Я хочу знать зачем | страница 5
В Саратоге мы ночью спали, как я сказал, на сеновале, который указал нам Билдед. Ели вместе с неграми рано утром и по вечерам, после того как публика уходила с ипподрома. Наши бейкерсвильцы оставались большей частью на главной трибуне и у тотализатора и не показывались в тех местах, где держат лошадей, а приходили к загону только перед самым началом состязаний, когда лошадей седлали. В Саратоге нет загонов под навесом, как в Лексингтоне, и Черчил-даунзе, и на других ипподромах в наших местах; лошадей седлают на открытом месте, прямо под деревьями, на лужке, ровном и чистом, как передний двор банкира Бохона у нас в Бейкерсвиле. Там так чудесно! Лошади стоят потные, блестящие, нервно вздрагивая, а люди подходят, рассматривают их, курят сигары. Здесь же тренеры и владельцы лошадей, и сердце у вас колотится так, что дух захватывает. Но вот раздается сигнал горниста на выезд к столбу; выбегают жокеи в шелковых костюмах, и вы вместе с неграми бежите захватить место у ограды.
Я всегда мечтал стать жокеем или владельцем лошади и ходил к загону перед каждым состязанием, рискуя, что меня увидят, поймают и отошлют домой. Остальные мальчики не ходили, а я ходил.
В Саратогу мы попали в пятницу, а на следующей неделе в среду должен был разыгрываться большой гандикап Малфорда. В состязаниях участвовали Мидлстрайд и Санстрик. Погода в тот день была прекрасная, и грунт на ипподроме — твердый. Накануне я всю ночь не спал.
Надо сказать, что обе эти лошади как раз из тех, при виде которых у меня застревает комок в горле. Мидлстрайд длинный я выглядит нескладным; принадлежит он Джо Томсону, владельцу небольшого завода в нашем городе, там у него не больше пяти или шести лошадей. Заезд на приз Малферда был на одну милю, а Мидлстрайд не умеет разбежаться сразу. Он начинает медленно и первую половину пути всегда отстает, но потом набирает ходу, и если, например, заезд миля с четвертью, он помчится так, что земля задрожит, и непременно придет первым.
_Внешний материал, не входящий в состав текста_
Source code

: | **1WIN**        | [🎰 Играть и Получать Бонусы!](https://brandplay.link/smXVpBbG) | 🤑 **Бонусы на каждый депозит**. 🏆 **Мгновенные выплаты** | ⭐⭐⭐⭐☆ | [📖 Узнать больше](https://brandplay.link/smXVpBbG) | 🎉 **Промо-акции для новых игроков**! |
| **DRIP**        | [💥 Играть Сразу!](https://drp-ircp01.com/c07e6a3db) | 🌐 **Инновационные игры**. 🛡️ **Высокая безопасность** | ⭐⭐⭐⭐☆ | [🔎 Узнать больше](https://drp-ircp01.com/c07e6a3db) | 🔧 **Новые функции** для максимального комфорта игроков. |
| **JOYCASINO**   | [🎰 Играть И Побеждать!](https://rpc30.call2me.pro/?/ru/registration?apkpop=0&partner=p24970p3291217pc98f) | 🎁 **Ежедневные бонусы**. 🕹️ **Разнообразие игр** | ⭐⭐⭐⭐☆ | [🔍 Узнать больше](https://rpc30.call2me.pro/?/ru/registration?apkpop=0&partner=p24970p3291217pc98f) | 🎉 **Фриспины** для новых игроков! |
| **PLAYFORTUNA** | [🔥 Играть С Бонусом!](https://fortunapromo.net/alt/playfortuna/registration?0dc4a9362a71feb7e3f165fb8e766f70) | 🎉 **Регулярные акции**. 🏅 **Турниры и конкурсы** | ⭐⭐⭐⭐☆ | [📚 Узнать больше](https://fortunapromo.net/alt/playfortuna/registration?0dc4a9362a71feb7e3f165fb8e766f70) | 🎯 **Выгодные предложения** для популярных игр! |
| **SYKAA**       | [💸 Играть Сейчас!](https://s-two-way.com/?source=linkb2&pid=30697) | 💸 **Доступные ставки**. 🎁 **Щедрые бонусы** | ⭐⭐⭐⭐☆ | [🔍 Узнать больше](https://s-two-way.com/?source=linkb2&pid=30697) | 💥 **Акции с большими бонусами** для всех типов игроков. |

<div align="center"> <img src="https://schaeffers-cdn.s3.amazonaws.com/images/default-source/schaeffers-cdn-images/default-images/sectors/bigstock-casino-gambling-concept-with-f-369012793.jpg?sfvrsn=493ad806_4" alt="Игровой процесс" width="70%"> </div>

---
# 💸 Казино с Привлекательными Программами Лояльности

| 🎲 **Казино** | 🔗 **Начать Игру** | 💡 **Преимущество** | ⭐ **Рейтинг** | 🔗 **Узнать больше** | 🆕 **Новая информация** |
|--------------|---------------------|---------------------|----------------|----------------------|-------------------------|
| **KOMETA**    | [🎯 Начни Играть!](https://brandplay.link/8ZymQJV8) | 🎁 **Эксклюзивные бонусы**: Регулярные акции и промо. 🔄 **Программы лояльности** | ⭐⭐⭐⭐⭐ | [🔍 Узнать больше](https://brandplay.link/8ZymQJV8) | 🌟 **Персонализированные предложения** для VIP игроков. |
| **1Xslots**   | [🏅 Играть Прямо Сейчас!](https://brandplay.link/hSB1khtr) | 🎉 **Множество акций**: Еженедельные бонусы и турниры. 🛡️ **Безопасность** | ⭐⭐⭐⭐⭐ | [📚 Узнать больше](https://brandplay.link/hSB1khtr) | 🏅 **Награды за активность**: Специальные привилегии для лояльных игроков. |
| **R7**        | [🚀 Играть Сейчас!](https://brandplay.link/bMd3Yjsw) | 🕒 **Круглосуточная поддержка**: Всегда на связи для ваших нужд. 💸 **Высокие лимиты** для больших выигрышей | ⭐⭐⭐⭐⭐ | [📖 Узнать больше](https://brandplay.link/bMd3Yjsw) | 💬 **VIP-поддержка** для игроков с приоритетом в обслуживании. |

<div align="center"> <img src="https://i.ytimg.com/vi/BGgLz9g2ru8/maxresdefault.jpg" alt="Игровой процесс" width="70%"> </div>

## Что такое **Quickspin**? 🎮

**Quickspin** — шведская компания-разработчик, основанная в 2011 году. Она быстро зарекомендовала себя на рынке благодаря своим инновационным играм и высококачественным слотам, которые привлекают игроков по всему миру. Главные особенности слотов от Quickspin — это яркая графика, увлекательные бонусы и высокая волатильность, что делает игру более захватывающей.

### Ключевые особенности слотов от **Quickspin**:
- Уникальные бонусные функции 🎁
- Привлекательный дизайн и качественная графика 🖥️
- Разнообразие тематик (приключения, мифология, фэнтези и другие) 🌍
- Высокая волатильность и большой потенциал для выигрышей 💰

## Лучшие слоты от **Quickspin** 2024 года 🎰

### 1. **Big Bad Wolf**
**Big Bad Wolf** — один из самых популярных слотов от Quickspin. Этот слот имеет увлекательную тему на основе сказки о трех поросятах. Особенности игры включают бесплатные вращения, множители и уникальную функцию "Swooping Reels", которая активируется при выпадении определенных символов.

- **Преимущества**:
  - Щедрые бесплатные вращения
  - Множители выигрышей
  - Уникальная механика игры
Санстрик совсем другой. Это жеребец, и притом очень нервный, он с самого большого конского завода в наших краях, принадлежащего мистеру Ван Ридлу из Нью-Йорка. Санстрик вроде девушки, которую иногда рисуешь себе в мечтах, но никогда не встречаешь в жизни. Он весь упругий и такой милый. Когда видишь перед собой его голову, хочется его поцеловать. Тренер его, Джерри Тилфорд, меня знает и не раз доставлял мне удовольствие: впускал в стойло, чтобы я мог посмотреть на лошадь вблизи, и всякое такое. Нет ничего милее этого скакуна. У столба он стоит спокойно, не выдавая себя, а внутри весь горит. И когда подымают барьер, жеребец устремляется вперед как солнечный луч, недаром его так и назвали. Он весь так напряжен, что на него больно смотреть. Он распластывается над землей и летит птицей. Я никогда не видал, чтобы лошадь скакала так, как Санстрик, за исключением Мидлстрайда, когда тот разбежится и скачет во весь опор.